BRTひこぼしラインの本数・時間「1.5~1.6倍」ダイヤ発表、運賃ほぼ同額



JR九州は5月26日、日田彦山線BRT(BRTひこぼしライン、福岡県・大分県)の運行ダイヤや運賃などを発表した。日田彦山線の運休区間と久大本線への乗り入れ区間を含む添田~夜明~日田でバス高速輸送システム(BRT)による運行を行う。鉄道時代より運行本数を増やし、運賃は鉄道時代とほぼ同額。JR九州バスが運行主体となり、8月28日に開業する。

日田彦山線の添田駅(2020年9月)。BRTひこぼしラインのバスもホームに乗り入れて対面乗換できるようにする。【撮影:鉄道プレスネット】

BRT駅は起終点を含む36駅で鉄道時代の3倍。運行本数は32本で、鉄道時代に比べ約1.5倍になる。区間別では、添田~彦山が鉄道時代より6本多い28本。彦山~筑前岩屋は2本増の20本、筑前岩屋~日田は6本増の24本になる。日田発着の24本のうち7本は、光岡~日田で日田市役所前停留所などを経由する。

BRTひこぼしラインの駅。【画像:JR九州】
BRTひこぼしラインの区間別運行本数(カッコは点線区間の市役所経由便)。鉄道時代の約1.5倍になる。【画像:JR九州】

鉄道の日田彦山線とBRTひこぼしラインが接続する添田駅は、列車とBRTを同じホームで乗り換えることができる「対面乗換」を採用。添田駅を発着するすべてのBRTで列車との接続を図るダイヤを設定する。

添田駅の対面乗換のイメージ。【画像:JR九州】

所要時間は日田市役所などを経由しない直行ルートの場合、添田~日田が約1時間32分。鉄道時代(約56分)の約1.6倍で36分長い。添田~彦山は4分増の約16分、筑前岩屋~日田は26分増の約33分だ。

BRT線内の普通運賃は現在の鉄道運賃と同額を基本とするが、一部の区間は安くなる。鉄道とBRTを乗り継ぐ場合は鉄道運賃とBRT運賃を合算したうえで乗継割引(100円)を適用する。

池尻~(鉄道)~添田~(BRT)~大行司の場合、鉄道運賃(230円)とBRT運賃(400円)をそのまま合算すると、いまより60円高い630円。
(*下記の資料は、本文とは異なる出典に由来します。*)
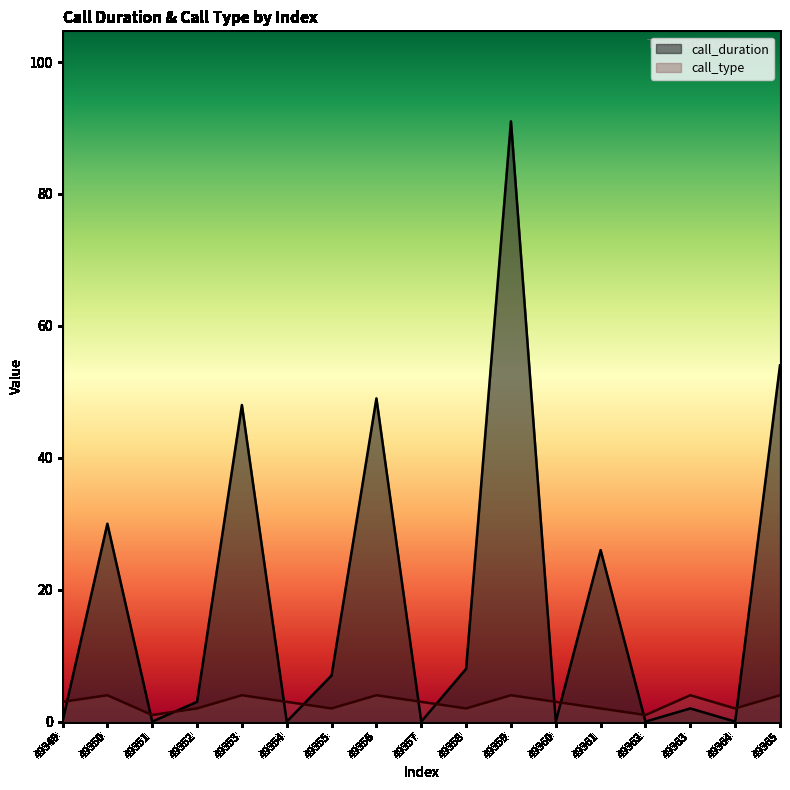

Which series has the largest total across all categories?

call_duration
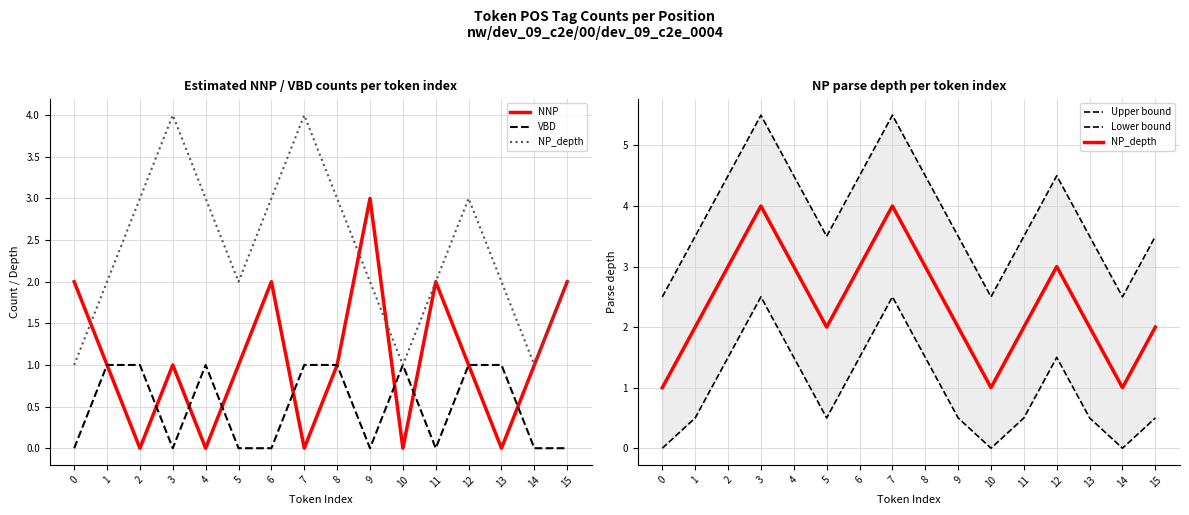

Which category has the highest value in the NNP series?

9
乗継割引の適用で530円になり、いまより40円安くなる。

鉄道・BRT乗り継ぎの運賃イメージ。【画像:JR九州】

ほかの区間では小倉~彦山がいまより50円安い1130円になるが、田川後藤寺~豊前桝田はいまより90円値上げの370円で、区間により値下げになるケースと値上げになるケースがある。

定期運賃は鉄道とBRTを乗り継ぐ場合も含め、現在の鉄道定期運賃と同額。BRT化に伴い新設するBRT駅の定期運賃は、BRT駅間に設定する運賃計算キロに基づき鉄道定期運賃を適用する。
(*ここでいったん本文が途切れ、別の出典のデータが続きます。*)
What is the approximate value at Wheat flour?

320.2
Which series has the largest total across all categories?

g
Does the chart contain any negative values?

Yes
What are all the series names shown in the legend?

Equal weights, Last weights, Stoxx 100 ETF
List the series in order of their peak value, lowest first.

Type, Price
鉄道・BRTを乗り継ぐ切符の発売区間は、おおむね久大本線とその北側のJR九州線(日豊本線・行橋~別府や長崎本線など除く)に限られ、経由する鉄道・BRT接続駅によっても発売範囲が変わる。

鉄道・BRTを乗り継ぐ切符の発売範囲。【画像:JR九州】

日田彦山線は2017年の九州北部豪雨で甚大な被害が発生し、いまも添田~夜明の区間が運休中。もともと利用者が少なく鉄道の復旧・維持が難しいことからBRTへの転換が計画された。彦山~宝珠山は線路敷地を再整備したバス専用道を走り、その前後の区間は一般道を走る。

BRTひこぼしラインに導入される電気バスのイメージ。【画像:JR九州】

運営はJR九州が事業主体となり、土地や車両を保有。JR九州子会社のJR九州バスが運行や運行管理などを行う運行主体になるが、ほかのバス会社に委託する場合もあるという。

JR九州はBRTへの転換について、学校の始業時刻にあわせて増便するほか、日中時間帯や夕方の通勤通学時間帯も増便し、通院や買い物、帰宅などがより便利になるとしている。